MK: Why is it so important to you to support other women with breast cancer?

TJ: Under normal circumstances, women go through a lot; and breast cancer compounds the situation of our daily lives. Supporting other women is paying forward and cementing part of my legacy in giving my time in helping others to either live a better life or reach their full potential.

MK: What would you tell a newly diagnosed young woman?

TJ: That breast cancer is a complex disease which can be frightening and confusing, and it’s normal to experience these emotions, and having a good support system is important. Be an active participant in your treatment, follow your doctor’s instructions and ask questions. Also, I would tell her that there have been many advances in breast cancer and women are now living much longer.

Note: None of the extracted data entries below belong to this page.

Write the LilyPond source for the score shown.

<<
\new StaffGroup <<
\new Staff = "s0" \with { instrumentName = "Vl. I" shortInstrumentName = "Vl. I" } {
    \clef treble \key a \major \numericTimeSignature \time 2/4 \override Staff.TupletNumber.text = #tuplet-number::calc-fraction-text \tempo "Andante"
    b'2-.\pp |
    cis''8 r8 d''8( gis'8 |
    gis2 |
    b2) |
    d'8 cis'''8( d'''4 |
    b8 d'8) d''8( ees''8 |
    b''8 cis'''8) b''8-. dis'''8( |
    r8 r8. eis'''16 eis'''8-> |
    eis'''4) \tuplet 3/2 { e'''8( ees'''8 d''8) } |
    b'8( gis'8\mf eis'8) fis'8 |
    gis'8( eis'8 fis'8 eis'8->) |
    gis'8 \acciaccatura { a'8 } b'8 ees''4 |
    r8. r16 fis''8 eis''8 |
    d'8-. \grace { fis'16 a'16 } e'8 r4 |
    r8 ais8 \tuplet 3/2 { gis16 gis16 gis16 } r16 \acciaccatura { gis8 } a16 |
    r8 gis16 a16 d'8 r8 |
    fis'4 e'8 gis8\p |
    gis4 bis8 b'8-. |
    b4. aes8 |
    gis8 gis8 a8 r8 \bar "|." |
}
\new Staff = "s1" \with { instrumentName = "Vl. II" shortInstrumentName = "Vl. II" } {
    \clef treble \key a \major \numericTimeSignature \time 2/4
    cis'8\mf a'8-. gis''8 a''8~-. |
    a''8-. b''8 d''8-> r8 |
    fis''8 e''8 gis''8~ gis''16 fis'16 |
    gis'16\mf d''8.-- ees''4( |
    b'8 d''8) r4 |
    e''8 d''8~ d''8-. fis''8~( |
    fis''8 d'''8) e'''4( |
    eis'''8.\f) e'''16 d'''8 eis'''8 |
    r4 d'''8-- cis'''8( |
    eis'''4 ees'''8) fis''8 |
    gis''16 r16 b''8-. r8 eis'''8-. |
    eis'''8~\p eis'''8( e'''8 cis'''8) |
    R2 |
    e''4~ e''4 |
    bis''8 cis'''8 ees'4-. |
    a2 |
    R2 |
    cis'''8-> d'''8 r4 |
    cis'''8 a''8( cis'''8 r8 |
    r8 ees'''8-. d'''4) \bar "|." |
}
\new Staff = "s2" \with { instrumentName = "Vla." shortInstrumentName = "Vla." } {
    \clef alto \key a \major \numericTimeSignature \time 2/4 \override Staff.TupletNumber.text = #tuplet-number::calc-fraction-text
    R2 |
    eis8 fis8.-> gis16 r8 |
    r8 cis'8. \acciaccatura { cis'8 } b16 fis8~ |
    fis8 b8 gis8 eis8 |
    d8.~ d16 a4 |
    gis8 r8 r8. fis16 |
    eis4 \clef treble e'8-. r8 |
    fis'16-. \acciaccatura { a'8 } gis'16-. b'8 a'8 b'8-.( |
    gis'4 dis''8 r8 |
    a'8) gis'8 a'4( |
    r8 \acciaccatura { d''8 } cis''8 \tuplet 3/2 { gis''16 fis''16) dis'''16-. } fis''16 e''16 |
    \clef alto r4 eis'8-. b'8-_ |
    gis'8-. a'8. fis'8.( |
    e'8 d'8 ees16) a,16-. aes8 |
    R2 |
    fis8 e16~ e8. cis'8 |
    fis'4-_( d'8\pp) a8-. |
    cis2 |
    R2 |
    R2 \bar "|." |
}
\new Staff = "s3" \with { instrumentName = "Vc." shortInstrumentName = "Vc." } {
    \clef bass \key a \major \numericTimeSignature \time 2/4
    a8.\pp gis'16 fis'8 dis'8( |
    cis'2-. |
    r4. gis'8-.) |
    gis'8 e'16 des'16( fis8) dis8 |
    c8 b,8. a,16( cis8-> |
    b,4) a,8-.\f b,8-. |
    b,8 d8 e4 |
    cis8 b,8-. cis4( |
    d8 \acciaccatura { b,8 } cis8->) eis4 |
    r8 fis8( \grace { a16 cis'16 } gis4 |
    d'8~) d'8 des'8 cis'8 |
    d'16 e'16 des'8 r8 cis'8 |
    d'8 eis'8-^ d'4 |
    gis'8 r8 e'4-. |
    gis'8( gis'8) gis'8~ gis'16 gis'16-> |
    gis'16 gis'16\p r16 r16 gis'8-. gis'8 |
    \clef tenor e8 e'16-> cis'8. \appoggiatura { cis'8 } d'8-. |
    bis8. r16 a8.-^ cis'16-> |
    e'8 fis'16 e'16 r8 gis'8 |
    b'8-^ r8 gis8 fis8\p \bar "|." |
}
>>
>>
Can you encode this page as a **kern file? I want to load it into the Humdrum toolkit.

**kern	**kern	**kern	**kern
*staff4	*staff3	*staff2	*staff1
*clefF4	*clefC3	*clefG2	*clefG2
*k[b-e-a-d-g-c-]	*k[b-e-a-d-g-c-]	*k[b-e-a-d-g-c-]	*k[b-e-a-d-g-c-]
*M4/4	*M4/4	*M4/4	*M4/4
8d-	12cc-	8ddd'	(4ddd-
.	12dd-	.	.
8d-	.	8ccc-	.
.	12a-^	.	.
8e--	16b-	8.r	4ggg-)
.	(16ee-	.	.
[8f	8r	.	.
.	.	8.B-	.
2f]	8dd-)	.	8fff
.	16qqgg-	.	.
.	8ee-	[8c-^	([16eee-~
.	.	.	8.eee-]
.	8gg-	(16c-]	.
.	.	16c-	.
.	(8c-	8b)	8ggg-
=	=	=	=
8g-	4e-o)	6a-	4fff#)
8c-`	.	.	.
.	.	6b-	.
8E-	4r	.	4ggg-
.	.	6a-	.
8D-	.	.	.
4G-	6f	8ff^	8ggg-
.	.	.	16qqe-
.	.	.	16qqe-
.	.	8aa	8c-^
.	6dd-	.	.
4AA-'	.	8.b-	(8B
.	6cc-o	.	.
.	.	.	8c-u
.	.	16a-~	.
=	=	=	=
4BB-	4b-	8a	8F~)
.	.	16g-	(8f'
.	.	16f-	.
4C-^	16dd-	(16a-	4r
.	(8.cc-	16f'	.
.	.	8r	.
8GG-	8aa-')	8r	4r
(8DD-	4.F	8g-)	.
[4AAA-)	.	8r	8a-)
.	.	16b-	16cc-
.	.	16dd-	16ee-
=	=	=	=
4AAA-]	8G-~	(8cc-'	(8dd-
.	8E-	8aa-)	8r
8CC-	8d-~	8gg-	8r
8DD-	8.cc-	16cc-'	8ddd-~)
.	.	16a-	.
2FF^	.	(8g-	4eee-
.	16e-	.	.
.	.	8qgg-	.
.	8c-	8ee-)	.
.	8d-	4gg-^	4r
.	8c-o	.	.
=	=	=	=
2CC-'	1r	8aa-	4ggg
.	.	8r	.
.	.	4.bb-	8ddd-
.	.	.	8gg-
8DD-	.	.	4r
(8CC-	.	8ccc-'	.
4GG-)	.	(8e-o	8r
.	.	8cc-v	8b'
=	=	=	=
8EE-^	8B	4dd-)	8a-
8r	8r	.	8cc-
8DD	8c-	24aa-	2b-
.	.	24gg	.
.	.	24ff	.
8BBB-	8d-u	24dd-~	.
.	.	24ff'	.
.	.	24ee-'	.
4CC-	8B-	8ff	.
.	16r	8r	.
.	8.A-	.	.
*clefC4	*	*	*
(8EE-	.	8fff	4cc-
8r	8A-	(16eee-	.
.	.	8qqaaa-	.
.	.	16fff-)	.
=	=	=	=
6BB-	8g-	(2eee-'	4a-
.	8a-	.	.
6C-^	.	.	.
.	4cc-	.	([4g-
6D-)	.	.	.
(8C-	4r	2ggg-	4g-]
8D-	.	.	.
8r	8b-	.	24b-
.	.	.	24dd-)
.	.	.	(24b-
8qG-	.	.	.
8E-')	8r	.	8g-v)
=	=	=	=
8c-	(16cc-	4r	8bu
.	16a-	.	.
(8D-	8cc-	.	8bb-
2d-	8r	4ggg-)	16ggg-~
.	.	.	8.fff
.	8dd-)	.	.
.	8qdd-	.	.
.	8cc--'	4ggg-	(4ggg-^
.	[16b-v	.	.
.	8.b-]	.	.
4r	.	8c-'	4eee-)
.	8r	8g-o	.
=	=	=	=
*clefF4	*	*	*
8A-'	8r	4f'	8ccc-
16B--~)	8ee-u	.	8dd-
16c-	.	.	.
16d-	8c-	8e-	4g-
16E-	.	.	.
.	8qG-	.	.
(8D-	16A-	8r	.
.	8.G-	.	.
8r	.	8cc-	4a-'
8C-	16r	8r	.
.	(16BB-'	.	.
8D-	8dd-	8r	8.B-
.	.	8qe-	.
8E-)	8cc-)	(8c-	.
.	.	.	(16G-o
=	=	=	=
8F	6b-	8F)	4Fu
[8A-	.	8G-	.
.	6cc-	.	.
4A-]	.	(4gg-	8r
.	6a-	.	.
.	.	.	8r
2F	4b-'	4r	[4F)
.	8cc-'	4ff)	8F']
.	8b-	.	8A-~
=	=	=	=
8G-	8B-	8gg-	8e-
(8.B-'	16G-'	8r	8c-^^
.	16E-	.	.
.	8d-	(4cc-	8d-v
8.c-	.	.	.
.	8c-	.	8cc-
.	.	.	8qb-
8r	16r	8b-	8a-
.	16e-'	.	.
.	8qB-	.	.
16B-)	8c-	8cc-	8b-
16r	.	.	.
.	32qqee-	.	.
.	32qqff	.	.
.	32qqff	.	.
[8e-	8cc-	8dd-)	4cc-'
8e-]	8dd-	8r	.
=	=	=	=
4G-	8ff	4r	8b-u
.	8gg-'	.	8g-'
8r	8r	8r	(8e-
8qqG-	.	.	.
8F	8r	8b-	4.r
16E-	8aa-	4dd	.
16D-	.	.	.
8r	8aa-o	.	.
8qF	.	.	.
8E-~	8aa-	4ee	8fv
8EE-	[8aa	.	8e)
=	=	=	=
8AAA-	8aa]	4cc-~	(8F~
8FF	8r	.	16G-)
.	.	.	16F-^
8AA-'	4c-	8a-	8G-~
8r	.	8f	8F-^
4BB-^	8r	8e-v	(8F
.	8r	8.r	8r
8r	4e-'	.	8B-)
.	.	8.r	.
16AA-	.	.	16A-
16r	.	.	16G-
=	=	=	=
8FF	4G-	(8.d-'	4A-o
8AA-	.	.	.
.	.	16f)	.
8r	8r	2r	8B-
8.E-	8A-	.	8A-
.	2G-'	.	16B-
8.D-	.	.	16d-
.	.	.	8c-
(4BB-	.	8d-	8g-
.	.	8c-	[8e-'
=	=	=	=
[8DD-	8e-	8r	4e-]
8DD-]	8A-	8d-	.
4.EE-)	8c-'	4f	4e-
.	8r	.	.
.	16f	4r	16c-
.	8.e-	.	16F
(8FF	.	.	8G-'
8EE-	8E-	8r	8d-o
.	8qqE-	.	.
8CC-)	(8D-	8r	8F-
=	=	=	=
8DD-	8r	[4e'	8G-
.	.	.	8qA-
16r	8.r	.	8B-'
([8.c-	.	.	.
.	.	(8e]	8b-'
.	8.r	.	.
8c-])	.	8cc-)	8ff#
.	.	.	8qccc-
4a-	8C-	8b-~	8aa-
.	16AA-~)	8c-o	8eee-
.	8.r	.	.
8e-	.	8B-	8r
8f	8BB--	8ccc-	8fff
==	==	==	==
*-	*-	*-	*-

MK: Has cancer changed how you see adversity?

TJ: Yes, because there is so much inequality in the treatment of the disease and it shouldn’t have to be that you live or die depending on where you live. I’m also still learning not to sweat the small things and to live each day to the fullest.

MK: What one word defines you?

TJ: “Altruistic”, as this is a major part of my family legacy and who I am. My parents were extremely altruistic as sharecropper farmers in rural Snow Hill, NC. They set an example for my seven siblings and I that will forever remain with me.

Recognized for her outstanding civic efforts and breast cancer advocacy, Jones has been featured in print, radio, TV, social media and websites. Jones is the recipient of a 2017 DC City Council Resolution on the Occasion of her 65th Birthday and the 5th Anniversary of the Founding of the Thelma D. Jones Breast Cancer Fund. She received the 2016 State Lead Ambassador of the Year Award for the American Cancer Society Cancer Action Network, the 2010 Mayor’s Award for Community Service in the Category of Lifetime Achievement and the White House Champion of Change Award.